Friday, November 18, 2011

Rahul Gandhi Warns Nation against Globalisation


Rahul Gandhi’s subtle but outspoken voice has once again woven echoes of curiosity and reasoning. The Congress scion, widely seen as India's prime minister-in-waiting, has sounded a stark warning about globalisation, saying it "excludes as much as includes".
Rahul, 41, made the remarks while giving the 20th anniversary lecture of the Rajiv Gandhi Institute for Contemporary Studies in New Delhi. "The local networks that protected them no longer exist," he added.
He urged people to incorporate the Buddhist idea of "compassion" into their lives to meet the challenges posed by globalisation. This notion of his driven by his secular thought and respect to all religion.

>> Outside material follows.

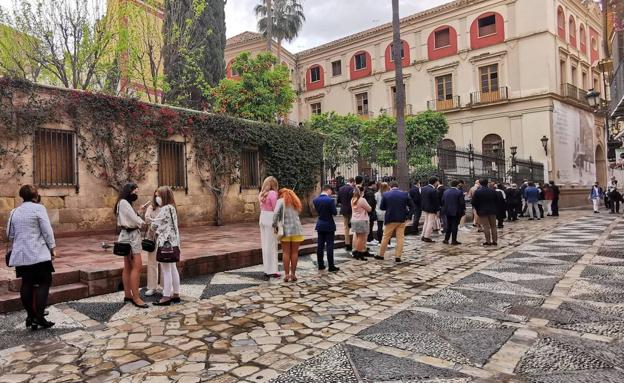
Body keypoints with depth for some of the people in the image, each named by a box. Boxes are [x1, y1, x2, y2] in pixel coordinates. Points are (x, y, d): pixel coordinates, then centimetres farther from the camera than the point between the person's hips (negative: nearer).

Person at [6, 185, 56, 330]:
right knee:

“While a new ‘mobile and dynamic’ India is emerging,” he said, "that does not mean that our success is inevitable." Rahul said there were also major areas of want and neglect in a country where three-quarters of the 1.2 billion population survive on less than $2 a day, according to the World Bank. His facts and figures were very correct and selective, as has always been.
Rahul also said that increasing urbanisation in India was leaving many people behind. "Today’s migration is tremendous and dynamic, but it is a process that leaves people bereft of justice and of rights," he said. Rahul Gandhi’s concern for the threat that globalization can become to the nation, is something to ponder over.